According to traditional Chinese legend, a beautiful girl named Chang E worked in the Jade Emperor’s palace in the kingdom of heaven, an idyllic place where people lived and worked amongst the immortals. One day Chang E angered the Jade Emperor (not known for forgiveness) when she accidentally broke a porcelain jar, and in his anger he banished her to Earth.
Once there, she was transformed into a member of a poor farming family. As she approached her teenage years, her beauty flourished. Admiring her beauty from afar, a hunter discovered Chang E viewing herself in the reflection of a pond. The two soon became lovers.
Sometime later, ten suns rose into the sky rather than one, casting an intense heat across the land. The hunter stepped forward and shot an arrow into the sky, successfully sinking the nine extra suns. Instantly becoming a hero and source of great admiration, with this new found fame the two were married. The two should have lived happily ever after, but unfortunately the hunter grew into a tyrant, ruling with a cruel and oppressive hand. He sought great power and ordered that an elixir be created in order to extend his own life. Chang E came upon it and unknowingly consumed the elixir, enraging her husband. Attempting to flee him, she jumped from the window of her palace bedroom, yet rather than falling, she simply floated through the sky towards the glowing moon.
The festival is a time to enjoy the successful reaping of rice and wheat with food offerings made in honour of the moon. Today, it is still an occasion for outdoor reunions among friends and relatives to eat mooncakes and gaze at the moon, as a symbol of harmony and unity.

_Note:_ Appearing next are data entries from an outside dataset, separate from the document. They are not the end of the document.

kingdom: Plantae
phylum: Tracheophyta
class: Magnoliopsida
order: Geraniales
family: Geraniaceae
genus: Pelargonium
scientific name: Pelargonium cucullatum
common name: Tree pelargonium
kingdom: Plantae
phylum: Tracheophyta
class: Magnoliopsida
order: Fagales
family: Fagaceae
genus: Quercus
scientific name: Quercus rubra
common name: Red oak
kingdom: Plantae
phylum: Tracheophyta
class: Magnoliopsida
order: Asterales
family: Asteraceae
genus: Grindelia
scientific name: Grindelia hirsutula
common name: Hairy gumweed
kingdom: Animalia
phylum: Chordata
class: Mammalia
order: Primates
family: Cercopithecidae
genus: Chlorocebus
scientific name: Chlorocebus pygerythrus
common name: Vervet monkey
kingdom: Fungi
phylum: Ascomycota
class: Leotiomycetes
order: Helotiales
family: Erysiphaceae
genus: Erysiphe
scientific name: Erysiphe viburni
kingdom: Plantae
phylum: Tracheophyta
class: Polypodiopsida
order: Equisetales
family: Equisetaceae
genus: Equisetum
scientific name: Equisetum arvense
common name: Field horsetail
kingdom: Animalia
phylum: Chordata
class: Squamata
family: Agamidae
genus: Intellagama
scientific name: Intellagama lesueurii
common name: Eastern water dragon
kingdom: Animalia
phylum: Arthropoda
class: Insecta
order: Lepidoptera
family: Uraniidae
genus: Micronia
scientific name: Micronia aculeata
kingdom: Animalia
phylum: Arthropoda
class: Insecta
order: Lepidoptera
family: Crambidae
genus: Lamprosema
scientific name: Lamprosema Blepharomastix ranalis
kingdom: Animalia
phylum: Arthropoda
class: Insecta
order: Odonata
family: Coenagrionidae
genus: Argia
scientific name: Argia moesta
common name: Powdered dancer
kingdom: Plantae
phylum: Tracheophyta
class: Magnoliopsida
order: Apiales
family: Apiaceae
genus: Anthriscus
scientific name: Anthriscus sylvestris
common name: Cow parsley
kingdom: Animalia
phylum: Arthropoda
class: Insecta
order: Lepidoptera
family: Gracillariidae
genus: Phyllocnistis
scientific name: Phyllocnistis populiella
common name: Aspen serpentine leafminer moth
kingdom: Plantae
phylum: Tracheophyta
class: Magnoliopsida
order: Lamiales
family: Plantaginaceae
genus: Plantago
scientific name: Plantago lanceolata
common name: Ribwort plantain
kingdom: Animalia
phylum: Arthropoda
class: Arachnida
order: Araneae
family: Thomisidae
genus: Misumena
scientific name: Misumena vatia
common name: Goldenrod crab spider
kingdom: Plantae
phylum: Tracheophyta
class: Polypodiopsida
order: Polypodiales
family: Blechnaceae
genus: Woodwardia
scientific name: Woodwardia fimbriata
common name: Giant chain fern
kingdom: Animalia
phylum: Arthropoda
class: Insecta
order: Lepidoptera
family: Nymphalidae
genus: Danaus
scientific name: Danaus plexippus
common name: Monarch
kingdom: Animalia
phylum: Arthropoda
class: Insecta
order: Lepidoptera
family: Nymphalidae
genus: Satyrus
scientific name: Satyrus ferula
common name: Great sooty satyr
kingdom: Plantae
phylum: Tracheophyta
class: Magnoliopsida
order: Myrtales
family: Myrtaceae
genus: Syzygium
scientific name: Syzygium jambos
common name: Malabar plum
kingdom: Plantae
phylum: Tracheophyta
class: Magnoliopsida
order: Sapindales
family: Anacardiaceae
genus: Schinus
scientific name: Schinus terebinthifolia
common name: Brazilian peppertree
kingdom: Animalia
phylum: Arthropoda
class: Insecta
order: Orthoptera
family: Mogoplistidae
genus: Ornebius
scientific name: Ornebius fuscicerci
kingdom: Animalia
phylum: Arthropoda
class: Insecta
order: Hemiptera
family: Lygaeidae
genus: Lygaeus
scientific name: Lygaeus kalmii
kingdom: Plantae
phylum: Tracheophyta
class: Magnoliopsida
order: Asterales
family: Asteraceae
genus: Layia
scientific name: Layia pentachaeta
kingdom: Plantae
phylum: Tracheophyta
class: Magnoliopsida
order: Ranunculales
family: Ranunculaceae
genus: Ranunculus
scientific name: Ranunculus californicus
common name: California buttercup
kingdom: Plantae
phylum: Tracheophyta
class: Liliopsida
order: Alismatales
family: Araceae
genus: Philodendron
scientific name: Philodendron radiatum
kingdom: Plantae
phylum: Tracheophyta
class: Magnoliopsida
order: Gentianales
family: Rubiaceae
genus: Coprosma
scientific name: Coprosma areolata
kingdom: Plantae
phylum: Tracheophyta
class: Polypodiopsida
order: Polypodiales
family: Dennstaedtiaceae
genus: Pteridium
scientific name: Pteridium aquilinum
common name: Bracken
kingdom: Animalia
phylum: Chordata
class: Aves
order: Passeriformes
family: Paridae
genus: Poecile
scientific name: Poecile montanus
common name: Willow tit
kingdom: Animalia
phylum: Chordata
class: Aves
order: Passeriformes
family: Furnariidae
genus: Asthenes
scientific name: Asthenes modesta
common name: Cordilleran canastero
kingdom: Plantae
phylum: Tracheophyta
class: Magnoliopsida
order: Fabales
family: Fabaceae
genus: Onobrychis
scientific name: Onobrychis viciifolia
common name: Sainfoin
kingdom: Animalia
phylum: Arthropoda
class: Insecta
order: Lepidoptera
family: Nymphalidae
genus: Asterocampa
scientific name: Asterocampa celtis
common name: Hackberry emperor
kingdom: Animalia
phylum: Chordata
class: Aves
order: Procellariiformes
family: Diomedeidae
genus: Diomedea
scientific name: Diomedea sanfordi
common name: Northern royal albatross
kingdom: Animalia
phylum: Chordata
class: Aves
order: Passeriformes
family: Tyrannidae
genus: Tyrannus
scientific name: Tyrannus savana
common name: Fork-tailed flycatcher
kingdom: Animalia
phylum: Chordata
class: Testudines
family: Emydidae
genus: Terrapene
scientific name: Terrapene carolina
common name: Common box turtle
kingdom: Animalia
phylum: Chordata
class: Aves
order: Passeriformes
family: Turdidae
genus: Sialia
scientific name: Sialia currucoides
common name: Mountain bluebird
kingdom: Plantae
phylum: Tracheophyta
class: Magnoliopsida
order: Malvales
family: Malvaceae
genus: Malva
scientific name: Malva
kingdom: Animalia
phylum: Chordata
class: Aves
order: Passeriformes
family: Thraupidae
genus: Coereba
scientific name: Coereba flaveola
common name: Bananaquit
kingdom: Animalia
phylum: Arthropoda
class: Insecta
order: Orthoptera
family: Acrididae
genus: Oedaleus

Moon cakes are eaten at this time and hence why the festival is known by both names, they are traditionally round shaped and quite small pastries with a thin crust wrapping a sweet and oily filling. Within the centre of the pastry are nestled salted egg yolks, representing the shape of the moon. Though this may sound unappetising the salty flavour of the egg yolk manages to compliment the sweet outer pastry. Traditional mooncakes have an imprint on the top of the crust, signifying the name of the bakery, the Chinese characters for ‘harmony’, or identifying the flavour.
As with almost all things the festival is now more commercialised with different shapes (more commonly they are animal shaped in Vietnam) and fillings, from coffee and peanut butter to prune and sweet potato, choose any food imaginable and there is a corresponding mooncake flavour.
If you do nothing else this day look for a Chinese bakery and try a cake for yourself and if you get the chance, do look to the heavens and the moon and remember the beauty of Chang E.